When I was 22 I started working on a Master of Divinity degree at Yale Univeristy. But instead, I got my heart broken, fell through a plate glass window, spent way too much time drunk in New York City, and dropped out before a semester was up. I moved back to Oklahoma, because I knew there were people here who loved me. I thought my return home would be a temporary fix, an emotional and geographical band-aid to help me though the hard times. That was 5 years ago. I’ve never left, and I might not ever.

In 2004 I got an e-mail from a guy named Brian, who just wanted to say he liked my writing. We traded e-mails and IMs, and became friends. In April 2005 I realized that I was madly in love with him, and all my friends went, "God! Finally!" We’ve been together ever since.

I am a converted Christian. I say "converted" because though my family are amazing people, we were never very religious when I was growing up. We went to church every once in awhile, but it was never a major source of community for us, which is wonderful, because this is how I learned to ask spiritual questions for myself. I became a believer in the summer of 1998, just before leaving for college. In North Carolina I became a member of the Presbyterian Church in America; now I am a member of the United Church of Christ.

As a gay man, and a Christian, and more to the point, an irritating contrarian, I find myself compelled by some otherworldly force to mock these communities of which I am a part. Fair warning.
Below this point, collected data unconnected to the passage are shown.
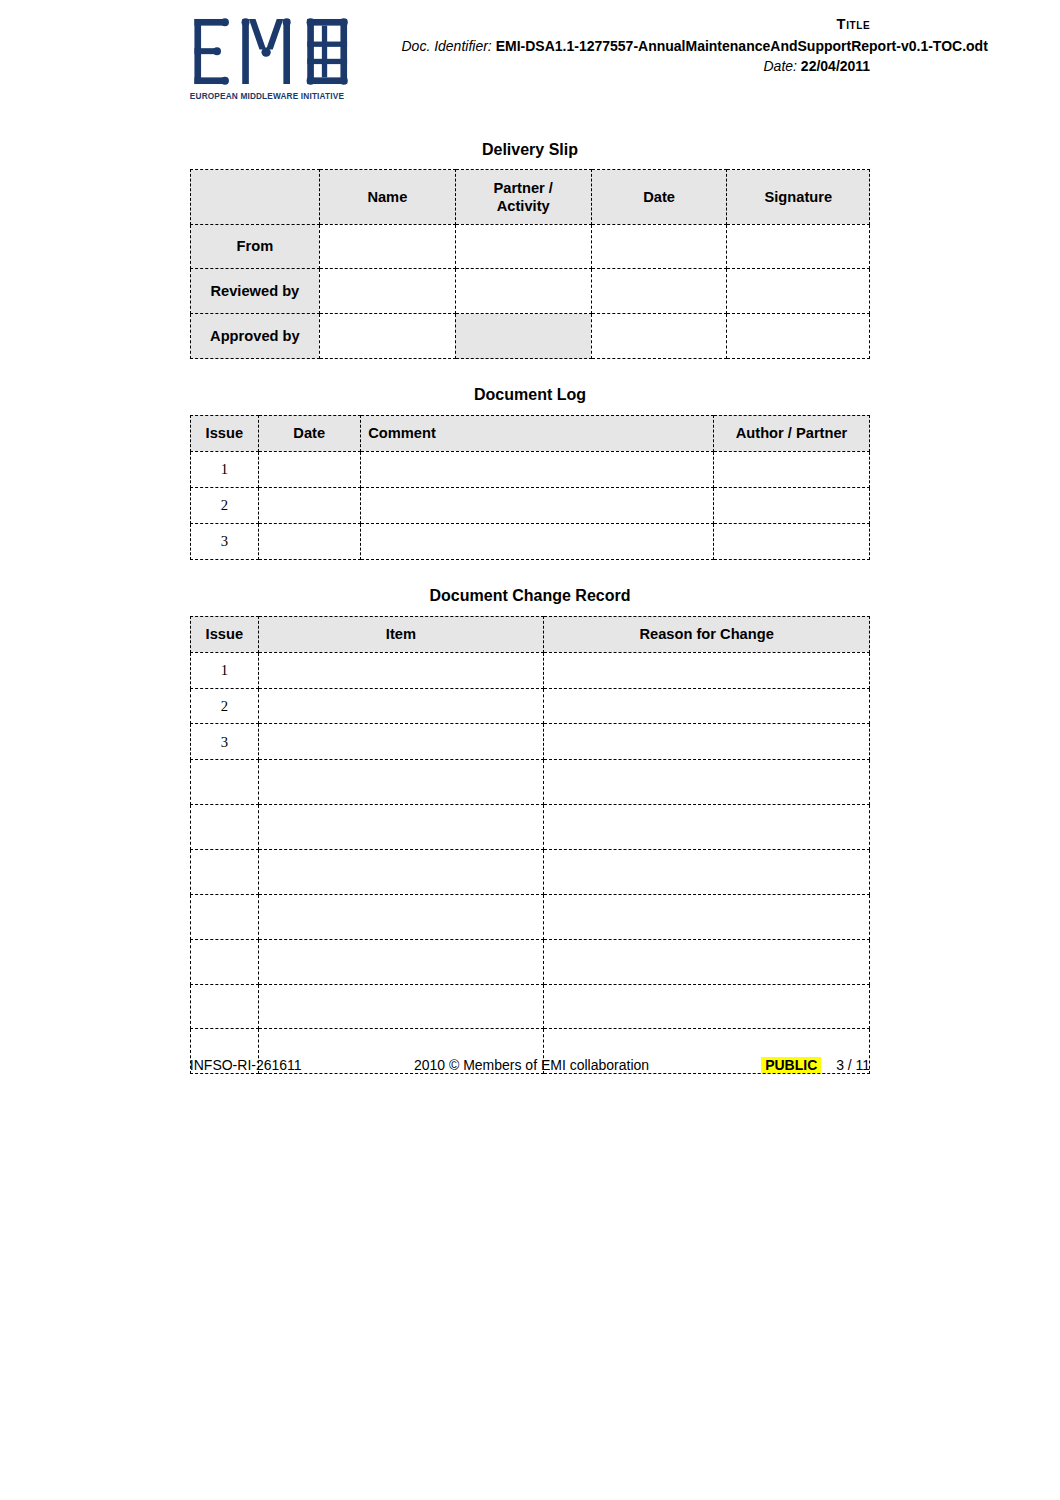EUROPEAN MIDDLEWARE INITIATIVE
Title
Doc. Identifier: EMI-DSA1.1-1277557-AnnualMaintenanceAndSupportReport-v0.1-TOC.odt
Date: 22/04/2011
Delivery Slip
| | Name | Partner / Activity | Date | Signature |
| --- | --- | --- | --- | --- |
| From | | | | |
| Reviewed by | | | | |
| Approved by | | | | |
Document Log
| Issue | Date | Comment | Author / Partner |
| --- | --- | --- | --- |
| 1 | | | |
| 2 | | | |
| 3 | | | |
Document Change Record
| Issue | Item | Reason for Change |
| --- | --- | --- |
| 1 | | |
| 2 | | |
| 3 | | |
INFSO-RI-261611
2010 © Members of EMI collaboration
PUBLIC
3 / 11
I love many things, including Apple computers, Boulevard seasonal beers, bourbon, public broadcasting, mid-century and modern architecture, The Simpsons, television shows (especially ones that get canceled after only 13 episodes), Oklahoma history, live acoustic music including bluegrass, country, rock, folk, and new wave, gardening, local agriculture and business, digital photography, Southern Gothic literature, outdoor activities including hiking, camping, fishing and climbing, Asian food, and the plains of Oklahoma. I absolutely love thunderstorms.

Some of the people whose lives and work inspire me, excite me, and make me tingly include Bill Watterson, Garrison Keillor, Joss Whedon, the Beat poets, Matt Groening, Bryan Fuller, Natalie Maines, the Harlem Renaissance, Maya Angelou, Dwight Yoakam, David and Amy Sedaris, Lauryn Hill, Tina Turner, Lane Frost, Anne Lamott, Bono, Jesus, Morrissey, Wayne Coyne, Rich Mullins, Ralph Ellison, S.E. Hinton, Will Rogers, and Woody Guthrie.

That photo up there? That’s me, being a weirdo at the age of 2. As I recall, they’d just brought this struggling little sack of meat into the house, introduced it to me as "baby brother," and I put the light bulb package on my head to distract their attention away from it.